Hello all, this is my first post to the forum, and not likely my last =)
I have started trying to learn CUDA and GPU programming in general. My background is mostly in MPI and C programming.
I have been trying to figure out how to make what I thought would be a simple kernel, but I am having some issues getting my thought process straight on it.
According to my deviceQuery output, my GPU has 16MP, 32cores/mp, blocks max is 1024x1024x64 and I have a max threads/block=1024.
So, I am working on processings some large images. Maybe 5000px x 3500px or something like that.
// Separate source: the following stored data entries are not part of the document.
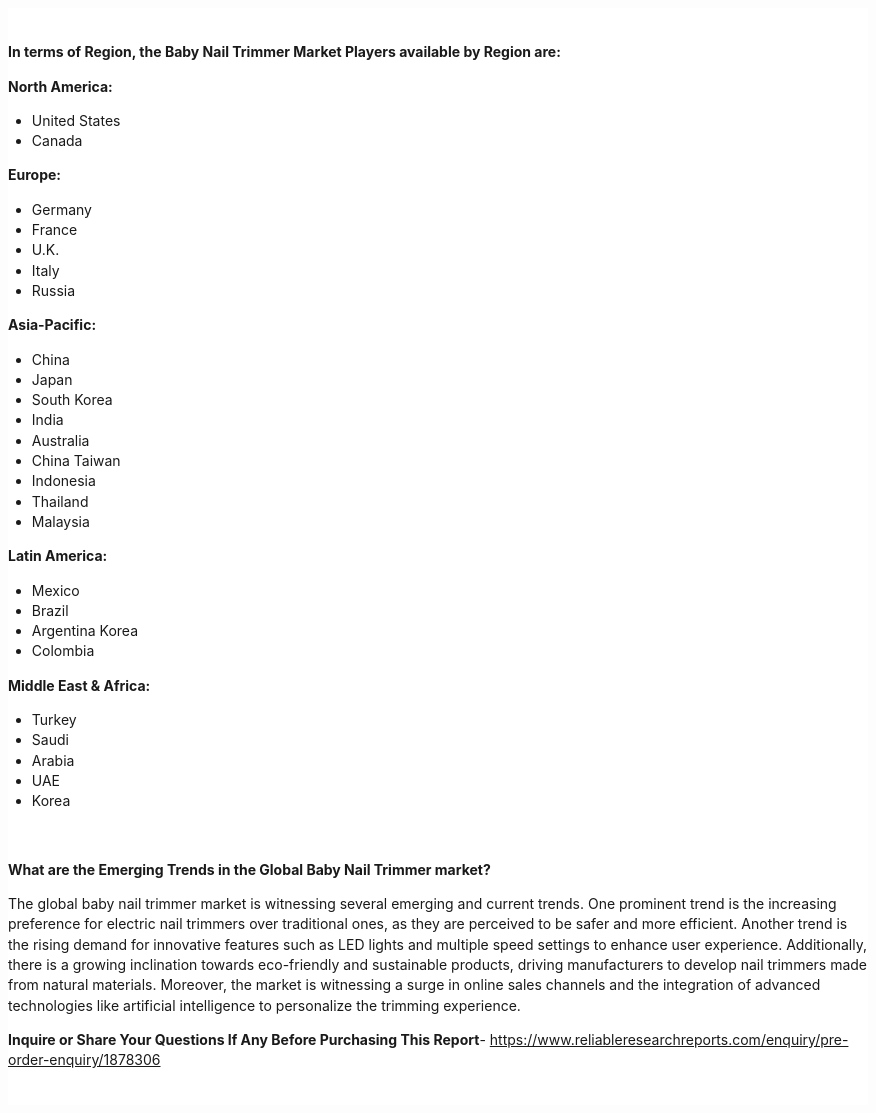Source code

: <p>&nbsp;</p>
<p><strong>In terms of Region, the Baby Nail Trimmer Market Players available by Region are:</strong></p>
<p>
    <p> <strong> North America: </strong>
        <ul>
            <li>United States</li>
            <li>Canada</li>
        </ul>
        </p> 
    <p> <strong> Europe: </strong>
        <ul>
            <li>Germany</li>
            <li>France</li>
            <li>U.K.</li>
            <li>Italy</li>
            <li>Russia</li>
        </ul>
        </p> 
    <p> <strong> Asia-Pacific: </strong>
        <ul>
            <li>China</li>
            <li>Japan</li>
            <li>South Korea</li>
            <li>India</li>
            <li>Australia</li>
            <li>China Taiwan</li>
            <li>Indonesia</li>
            <li>Thailand</li>
            <li>Malaysia</li>
        </ul>
        </p> 
    <p> <strong> Latin America: </strong>
        <ul>
            <li>Mexico</li>
            <li>Brazil</li>
            <li>Argentina Korea</li>
            <li>Colombia</li>
        </ul>
        </p> 
    <p> <strong> Middle East & Africa: </strong>
        <ul>
            <li>Turkey</li>
            <li>Saudi</li>
            <li>Arabia</li>
            <li>UAE</li>
            <li>Korea</li>
        </ul>
    </p>
    </p>
<p>&nbsp;</p>
<p><strong>What are the Emerging Trends in the Global Baby Nail Trimmer market?</strong></p>
<p><p>The global baby nail trimmer market is witnessing several emerging and current trends. One prominent trend is the increasing preference for electric nail trimmers over traditional ones, as they are perceived to be safer and more efficient. Another trend is the rising demand for innovative features such as LED lights and multiple speed settings to enhance user experience. Additionally, there is a growing inclination towards eco-friendly and sustainable products, driving manufacturers to develop nail trimmers made from natural materials. Moreover, the market is witnessing a surge in online sales channels and the integration of advanced technologies like artificial intelligence to personalize the trimming experience.</p></p>
<p><strong>Inquire or Share Your Questions If Any Before Purchasing This Report</strong>- <a href="https://www.reliableresearchreports.com/enquiry/pre-order-enquiry/1878306">https://www.reliableresearchreports.com/enquiry/pre-order-enquiry/1878306</a></p>
<p>&nbsp;</p>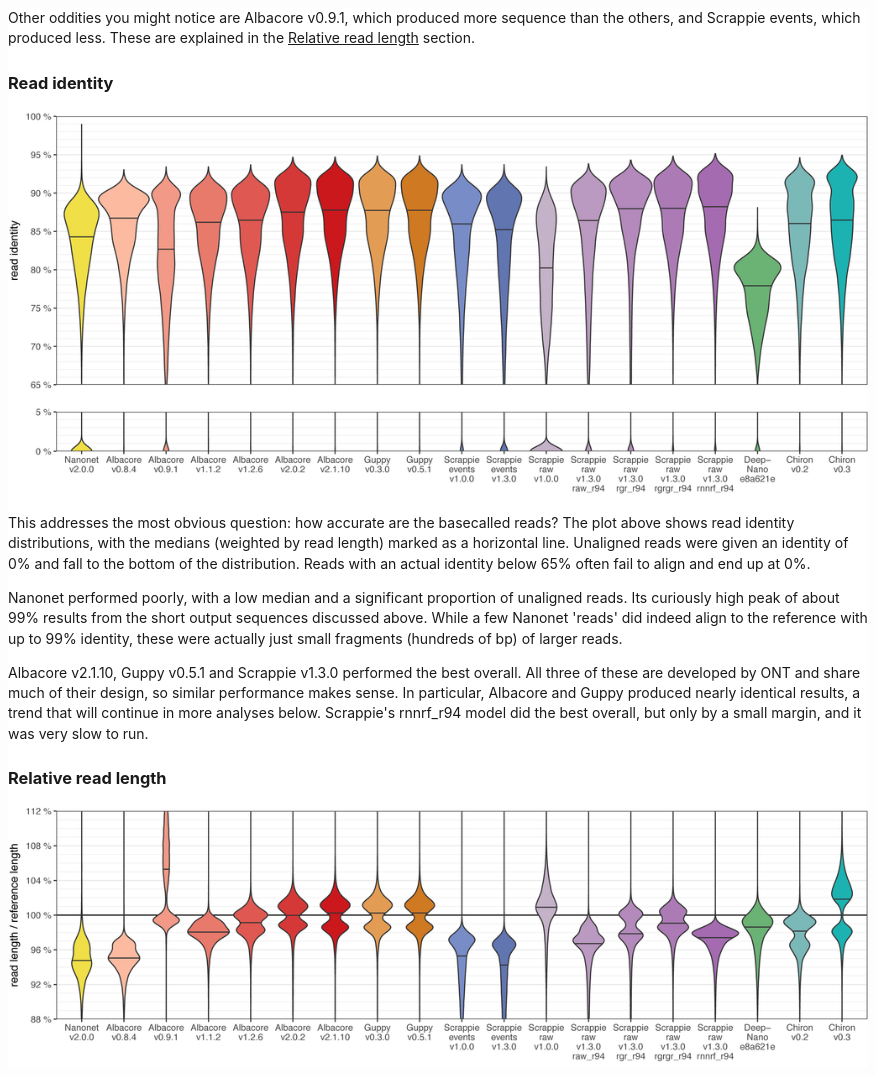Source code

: Other oddities you might notice are Albacore v0.9.1, which produced more sequence than the others, and Scrappie events, which produced less. These are explained in the [Relative read length](#relative-read-length) section.



### Read identity

<p align="center"><img src="images/read_identity.png" width="100%"></p>

This addresses the most obvious question: how accurate are the basecalled reads? The plot above shows read identity distributions, with the medians (weighted by read length) marked as a horizontal line. Unaligned reads were given an identity of 0% and fall to the bottom of the distribution. Reads with an actual identity below 65% often fail to align and end up at 0%.

Nanonet performed poorly, with a low median and a significant proportion of unaligned reads. Its curiously high peak of about 99% results from the short output sequences discussed above. While a few Nanonet 'reads' did indeed align to the reference with up to 99% identity, these were actually just small fragments (hundreds of bp) of larger reads.

Albacore v2.1.10, Guppy v0.5.1 and Scrappie v1.3.0 performed the best overall. All three of these are developed by ONT and share much of their design, so similar performance makes sense. In particular, Albacore and Guppy produced nearly identical results, a trend that will continue in more analyses below. Scrappie's rnnrf_r94 model did the best overall, but only by a small margin, and it was very slow to run.



### Relative read length

<p align="center"><img src="images/rel_read_length.png" width="100%"></p>
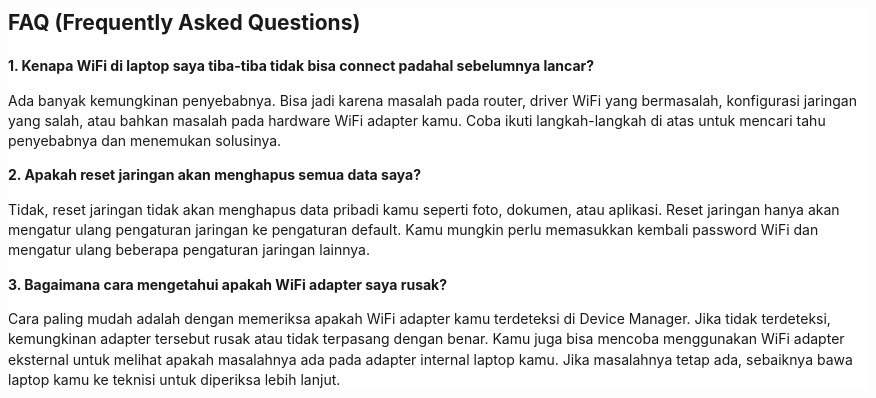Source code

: ## FAQ (Frequently Asked Questions)

**1\. Kenapa WiFi di laptop saya tiba-tiba tidak bisa connect padahal sebelumnya lancar?**

Ada banyak kemungkinan penyebabnya. Bisa jadi karena masalah pada router, driver WiFi yang bermasalah, konfigurasi jaringan yang salah, atau bahkan masalah pada hardware WiFi adapter kamu. Coba ikuti langkah-langkah di atas untuk mencari tahu penyebabnya dan menemukan solusinya.

**2\. Apakah reset jaringan akan menghapus semua data saya?**

Tidak, reset jaringan tidak akan menghapus data pribadi kamu seperti foto, dokumen, atau aplikasi. Reset jaringan hanya akan mengatur ulang pengaturan jaringan ke pengaturan default. Kamu mungkin perlu memasukkan kembali password WiFi dan mengatur ulang beberapa pengaturan jaringan lainnya.

**3\. Bagaimana cara mengetahui apakah WiFi adapter saya rusak?**

Cara paling mudah adalah dengan memeriksa apakah WiFi adapter kamu terdeteksi di Device Manager. Jika tidak terdeteksi, kemungkinan adapter tersebut rusak atau tidak terpasang dengan benar. Kamu juga bisa mencoba menggunakan WiFi adapter eksternal untuk melihat apakah masalahnya ada pada adapter internal laptop kamu. Jika masalahnya tetap ada, sebaiknya bawa laptop kamu ke teknisi untuk diperiksa lebih lanjut.

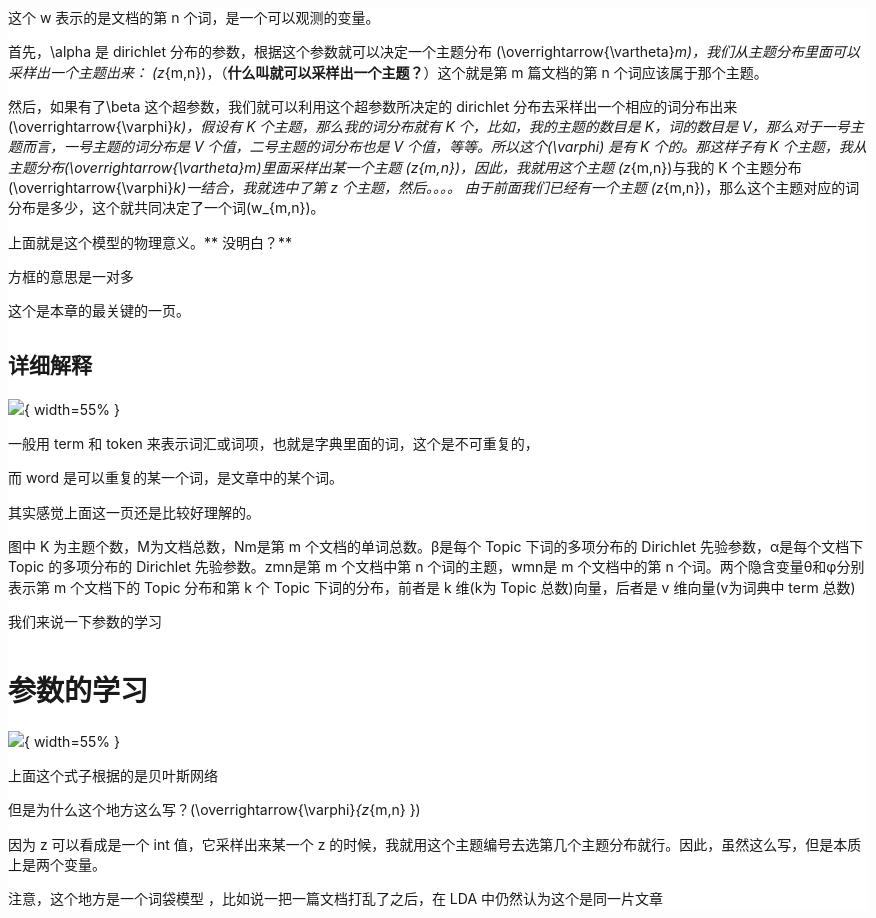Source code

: 这个 w 表示的是文档的第 n 个词，是一个可以观测的变量。

首先，\alpha 是 dirichlet 分布的参数，根据这个参数就可以决定一个主题分布 \(\overrightarrow{\vartheta}_m\)，我们从主题分布里面可以采样出一个主题出来： \(z_{m,n}\)，（**什么叫就可以采样出一个主题？**）这个就是第 m 篇文档的第 n 个词应该属于那个主题。

然后，如果有了\beta 这个超参数，我们就可以利用这个超参数所决定的 dirichlet 分布去采样出一个相应的词分布出来\(\overrightarrow{\varphi}_k\)，假设有 K 个主题，那么我的词分布就有 K 个，比如，我的主题的数目是 K，词的数目是 V，那么对于一号主题而言，一号主题的词分布是 V 个值，二号主题的词分布也是 V 个值，等等。所以这个\(\varphi\) 是有 K 个的。那这样子有 K 个主题，我从主题分布\(\overrightarrow{\vartheta}_m\)里面采样出某一个主题 \(z_{m,n}\)，因此，我就用这个主题 \(z_{m,n}\)与我的 K 个主题分布\(\overrightarrow{\varphi}_k\)一结合，我就选中了第 z 个主题，然后。。。。 由于前面我们已经有一个主题 \(z_{m,n}\)，那么这个主题对应的词分布是多少，这个就共同决定了一个词\(w_{m,n}\)。

上面就是这个模型的物理意义。** 没明白？**

方框的意思是一对多



这个是本章的最关键的一页。


## 详细解释




![](http://images.iterate.site/blog/image/180728/b2IElhdKEA.png?imageslim){ width=55% }

一般用 term 和 token 来表示词汇或词项，也就是字典里面的词，这个是不可重复的，

而 word 是可以重复的某一个词，是文章中的某个词。

其实感觉上面这一页还是比较好理解的。

图中 K 为主题个数，M为文档总数，Nm是第 m 个文档的单词总数。β是每个 Topic 下词的多项分布的 Dirichlet 先验参数，α是每个文档下 Topic 的多项分布的 Dirichlet 先验参数。zmn是第 m 个文档中第 n 个词的主题，wmn是 m 个文档中的第 n 个词。两个隐含变量θ和φ分别表示第 m 个文档下的 Topic 分布和第 k 个 Topic 下词的分布，前者是 k 维(k为 Topic 总数)向量，后者是 v 维向量(v为词典中 term 总数)



我们来说一下参数的学习


# 参数的学习




![](http://images.iterate.site/blog/image/180728/ci8fcmK536.png?imageslim){ width=55% }

上面这个式子根据的是贝叶斯网络

但是为什么这个地方这么写？\(\overrightarrow{\varphi}_{z_{m,n} }\)


因为 z 可以看成是一个 int 值，它采样出来某一个 z 的时候，我就用这个主题编号去选第几个主题分布就行。因此，虽然这么写，但是本质上是两个变量。


注意，这个地方是一个词袋模型 ，比如说一把一篇文档打乱了之后，在 LDA 中仍然认为这个是同一片文章





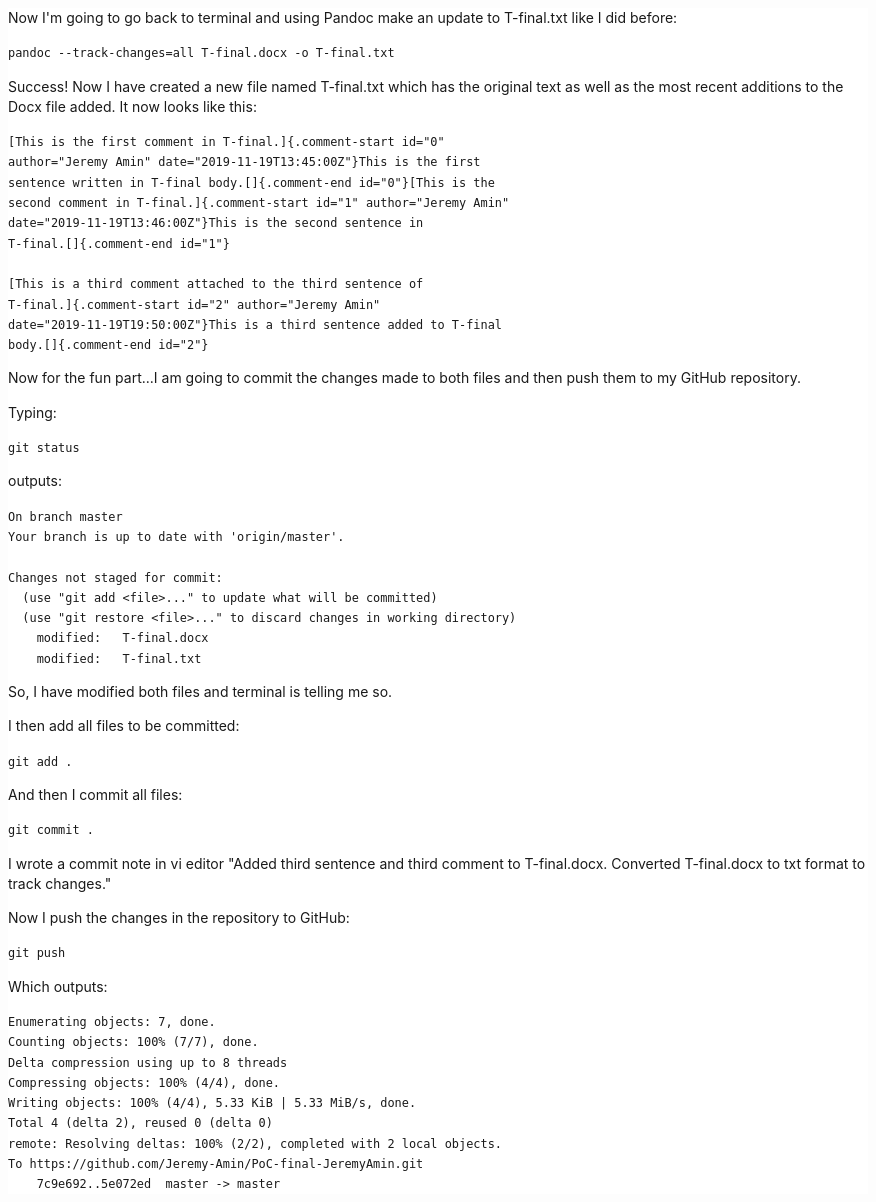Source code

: Now I'm going to go back to terminal and using Pandoc make an update to T-final.txt like I did before:

	pandoc --track-changes=all T-final.docx -o T-final.txt

Success! Now I have created a new file named T-final.txt which has the original text as well as the most recent additions to the Docx file added. It now looks like this:

	[This is the first comment in T-final.]{.comment-start id="0"
	author="Jeremy Amin" date="2019-11-19T13:45:00Z"}This is the first
	sentence written in T-final body.[]{.comment-end id="0"}[This is the
	second comment in T-final.]{.comment-start id="1" author="Jeremy Amin"
	date="2019-11-19T13:46:00Z"}This is the second sentence in
	T-final.[]{.comment-end id="1"}

	[This is a third comment attached to the third sentence of
	T-final.]{.comment-start id="2" author="Jeremy Amin"
	date="2019-11-19T19:50:00Z"}This is a third sentence added to T-final
	body.[]{.comment-end id="2"}

Now for the fun part...I am going to commit the changes made to both files and then push them to my GitHub repository.

Typing:

	git status

outputs:

	On branch master
	Your branch is up to date with 'origin/master'.

	Changes not staged for commit:
  	  (use "git add <file>..." to update what will be committed)
  	  (use "git restore <file>..." to discard changes in working directory)
		modified:   T-final.docx
		modified:   T-final.txt

So, I have modified both files and terminal is telling me so.

I then add all files to be committed:

	git add .

And then I commit all files:

	git commit .

I wrote a commit note in vi editor "Added third sentence and third comment to T-final.docx. Converted T-final.docx to txt format to track changes."

Now I push the changes in the repository to GitHub:

	git push

Which outputs:

	Enumerating objects: 7, done.
	Counting objects: 100% (7/7), done.
	Delta compression using up to 8 threads
	Compressing objects: 100% (4/4), done.
	Writing objects: 100% (4/4), 5.33 KiB | 5.33 MiB/s, done.
	Total 4 (delta 2), reused 0 (delta 0)
	remote: Resolving deltas: 100% (2/2), completed with 2 local objects.
	To https://github.com/Jeremy-Amin/PoC-final-JeremyAmin.git
   	    7c9e692..5e072ed  master -> master
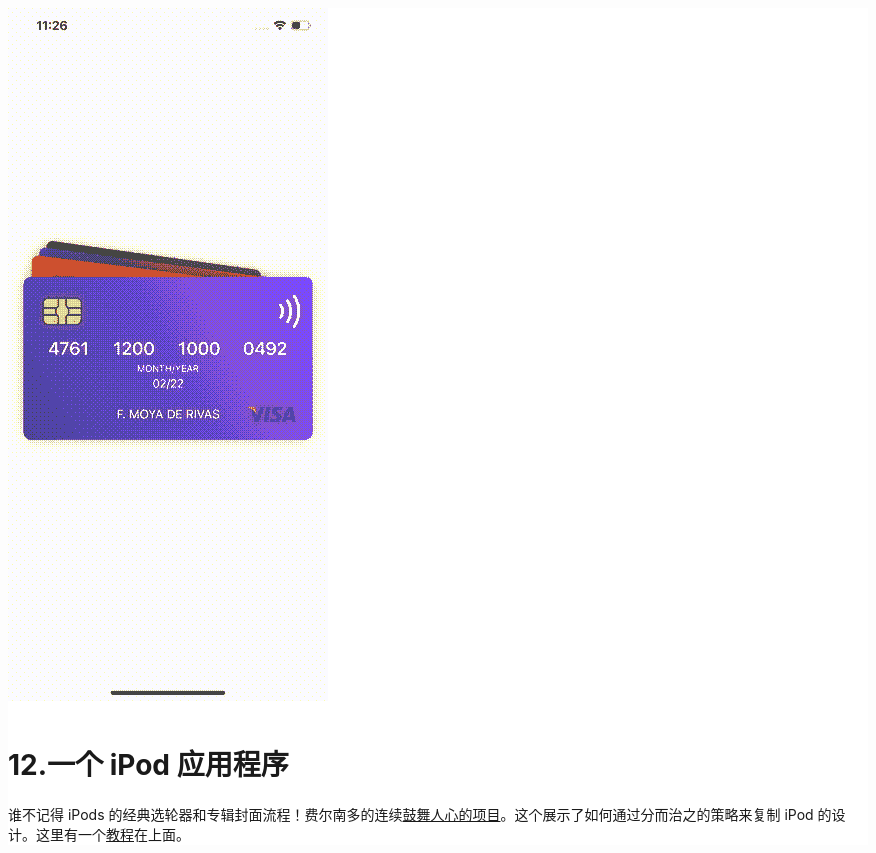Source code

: [![](img/c7aab1aa665da6fb1d375d31de99f63d.png)](https://betterprogramming.pub/how-to-create-fun-animations-in-swiftui-1c08adcb93ce)

# 12.一个 iPod 应用程序

谁不记得 iPods 的经典选轮器和专辑封面流程！费尔南多的连续[鼓舞人心的项目](https://github.com/fermoya/iPod)。这个展示了如何通过分而治之的策略来复制 iPod 的设计。这里有一个[教程](/build-a-classic-ipod-app-with-swiftui-f1ff3f19b97e)在上面。
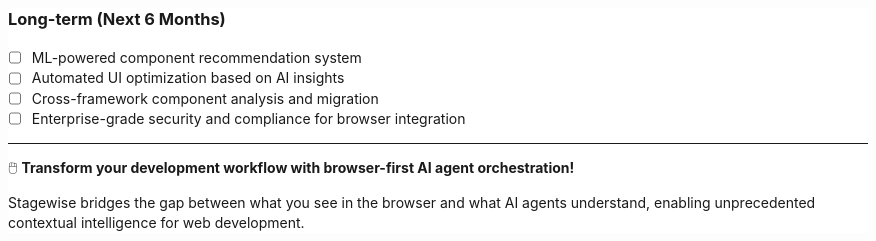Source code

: ### Long-term (Next 6 Months)
- [ ] ML-powered component recommendation system
- [ ] Automated UI optimization based on AI insights
- [ ] Cross-framework component analysis and migration
- [ ] Enterprise-grade security and compliance for browser integration

---

🖱️ **Transform your development workflow with browser-first AI agent orchestration!**

Stagewise bridges the gap between what you see in the browser and what AI agents understand, enabling unprecedented contextual intelligence for web development.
One of my kernels is taking an average of some values across all pixels in the image.
The existing code has the images stored as a 2D array [rows][cols]. So that kernel looks like you’d expect, wtih a loop over rows, and a loop over cols, with the calculation in the middle.
So how do I set up the dimension calculation portion of this code? I have looked at the reduction code int he SDK, but that is for a single dimension array. It doesnt have any mention of how to set up number of blocks and threads for when you have soemthing 2D.
I am thinking I’d actually need to set it up like so, and this is where I’d like someone to chime in and help:
num_threads=1024;
blocksX = num_cols/sqrt(num_threads);
blocksY = num_rows/sqrt(num_threads);
num_blocks = (num_rowsnum_cols)/(blocksXblocksY);
dim3 dimBlock(blocksX, blocksY, 1);
dim3 dimGrid(num_blocks, 1, 1);
Does this seem to make sense?
How would I then access a particular row r and column c in the kernel? In the cuda programming guide I found the following code:
[indent]
// Host code int width = 64, height = 64;
float* devPtr; size_t pitch;
cudaMallocPitch(&devPtr, &pitch, width * sizeof(float), height);
MyKernel<<<100, 512>>>(devPtr, pitch, width, height);
// Device code global void MyKernel(float* devPtr, size_t pitch, int width, int height)
{
for (int r = 0; r < height; ++r)
{
float* row = (float*)((char*)devPtr + r * pitch);
for (int c = 0; c < width; ++c)
{
float element = row[c];
}
}
}[/indent]
Which looks similar to how you’d use malloc in C to declare a 2D array, but it doesnt have any mention of accessing that array in your own kernel. I guess in my code, I will use that cudaMallocPitch call, and then perform a memcpy to get my data into the 2D array on the device?
Any tips appreciated! Thanks!